--- START ---
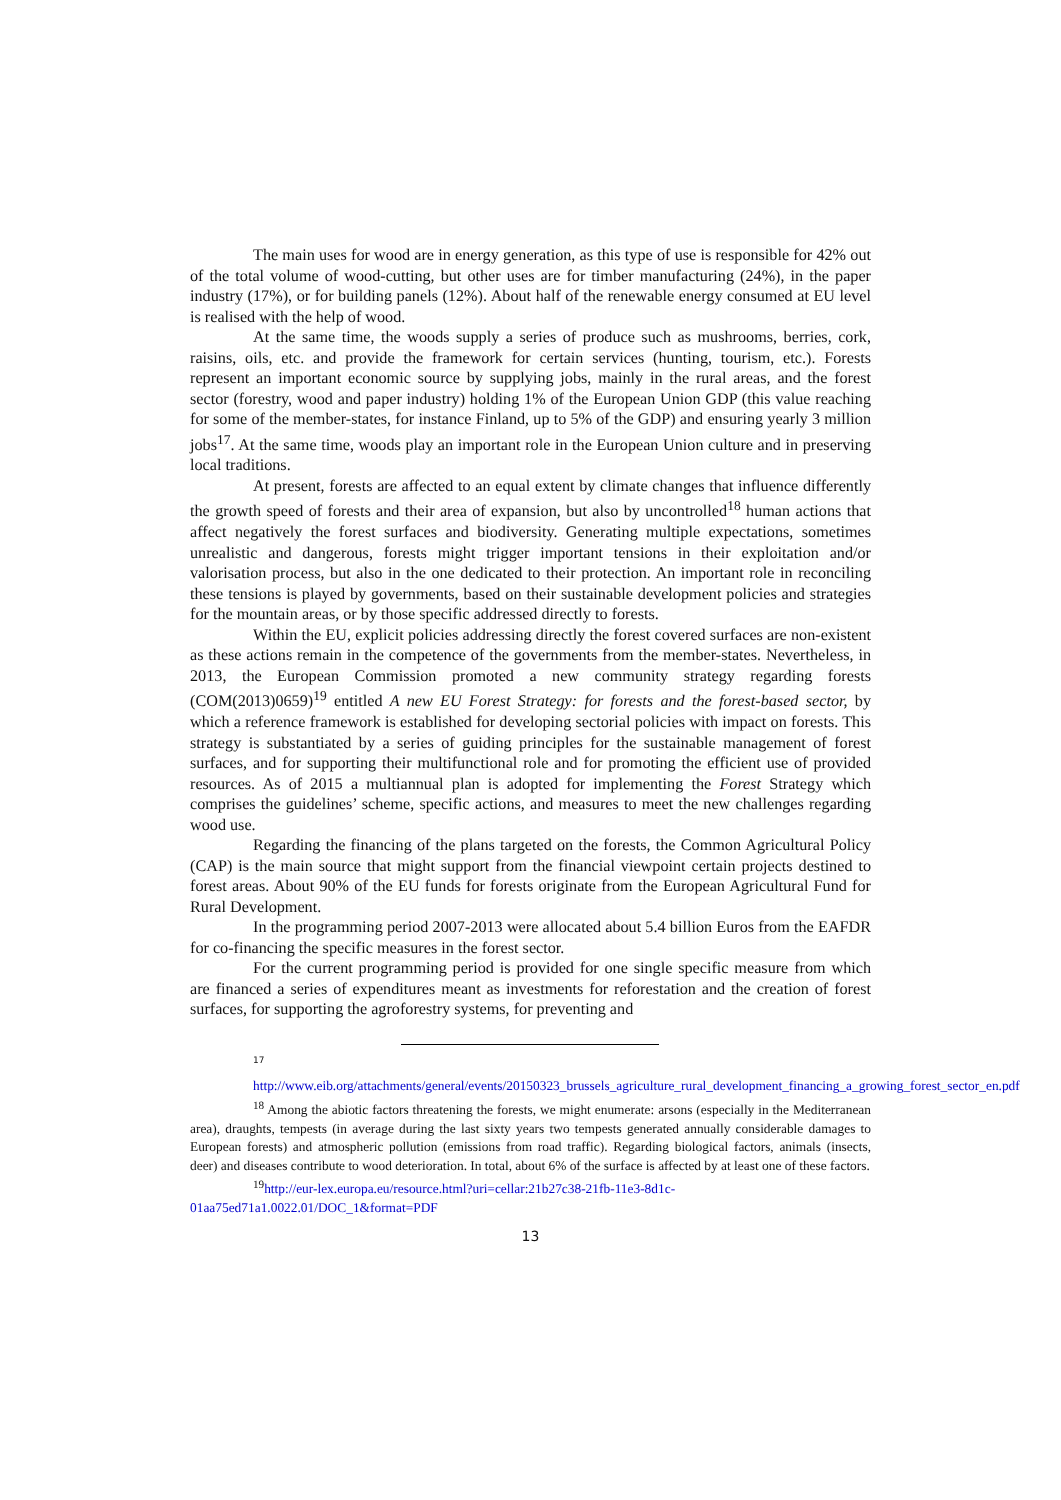The main uses for wood are in energy generation, as this type of use is responsible for 42% out of the total volume of wood-cutting, but other uses are for timber manufacturing (24%), in the paper industry (17%), or for building panels (12%). About half of the renewable energy consumed at EU level is realised with the help of wood.
At the same time, the woods supply a series of produce such as mushrooms, berries, cork, raisins, oils, etc. and provide the framework for certain services (hunting, tourism, etc.). Forests represent an important economic source by supplying jobs, mainly in the rural areas, and the forest sector (forestry, wood and paper industry) holding 1% of the European Union GDP (this value reaching for some of the member-states, for instance Finland, up to 5% of the GDP) and ensuring yearly 3 million jobs<sup>17</sup>. At the same time, woods play an important role in the European Union culture and in preserving local traditions.
At present, forests are affected to an equal extent by climate changes that influence differently the growth speed of forests and their area of expansion, but also by uncontrolled<sup>18</sup> human actions that affect negatively the forest surfaces and biodiversity. Generating multiple expectations, sometimes unrealistic and dangerous, forests might trigger important tensions in their exploitation and/or valorisation process, but also in the one dedicated to their protection. An important role in reconciling these tensions is played by governments, based on their sustainable development policies and strategies for the mountain areas, or by those specific addressed directly to forests.
Within the EU, explicit policies addressing directly the forest covered surfaces are non-existent as these actions remain in the competence of the governments from the member-states. Nevertheless, in 2013, the European Commission promoted a new community strategy regarding forests (COM(2013)0659)<sup>19</sup> entitled A new EU Forest Strategy: for forests and the forest-based sector, by which a reference framework is established for developing sectorial policies with impact on forests. This strategy is substantiated by a series of guiding principles for the sustainable management of forest surfaces, and for supporting their multifunctional role and for promoting the efficient use of provided resources. As of 2015 a multiannual plan is adopted for implementing the Forest Strategy which comprises the guidelines’ scheme, specific actions, and measures to meet the new challenges regarding wood use.
Regarding the financing of the plans targeted on the forests, the Common Agricultural Policy (CAP) is the main source that might support from the financial viewpoint certain projects destined to forest areas. About 90% of the EU funds for forests originate from the European Agricultural Fund for Rural Development.
In the programming period 2007-2013 were allocated about 5.4 billion Euros from the EAFDR for co-financing the specific measures in the forest sector.
For the current programming period is provided for one single specific measure from which are financed a series of expenditures meant as investments for reforestation and the creation of forest surfaces, for supporting the agroforestry systems, for preventing and
17
http://www.eib.org/attachments/general/events/20150323_brussels_agriculture_rural_development_financing_a_growing_forest_sector_en.pdf
<sup>18</sup> Among the abiotic factors threatening the forests, we might enumerate: arsons (especially in the Mediterranean area), draughts, tempests (in average during the last sixty years two tempests generated annually considerable damages to European forests) and atmospheric pollution (emissions from road traffic). Regarding biological factors, animals (insects, deer) and diseases contribute to wood deterioration. In total, about 6% of the surface is affected by at least one of these factors.
<sup>19</sup> http://eur-lex.europa.eu/resource.html?uri=cellar:21b27c38-21fb-11e3-8d1c-01aa75ed71a1.0022.01/DOC_1&format=PDF
13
--- END ---
__Goal of the exercise__
When a line in the material contains the string "actions", copy that line.

__Reply__
At present, forests are affected to an equal extent by climate changes that influence differently the growth speed of forests and their area of expansion, but also by uncontrolled<sup>18</sup> human actions that affect negatively the forest surfaces and biodiversity. Generating multiple expectations, sometimes unrealistic and dangerous, forests might trigger important tensions in their exploitation and/or valorisation process, but also in the one dedicated to their protection. An important role in reconciling these tensions is played by governments, based on their sustainable development policies and strategies for the mountain areas, or by those specific addressed directly to forests.
Within the EU, explicit policies addressing directly the forest covered surfaces are non-existent as these actions remain in the competence of the governments from the member-states. Nevertheless, in 2013, the European Commission promoted a new community strategy regarding forests (COM(2013)0659)<sup>19</sup> entitled A new EU Forest Strategy: for forests and the forest-based sector, by which a reference framework is established for developing sectorial policies with impact on forests. This strategy is substantiated by a series of guiding principles for the sustainable management of forest surfaces, and for supporting their multifunctional role and for promoting the efficient use of provided resources. As of 2015 a multiannual plan is adopted for implementing the Forest Strategy which comprises the guidelines’ scheme, specific actions, and measures to meet the new challenges regarding wood use.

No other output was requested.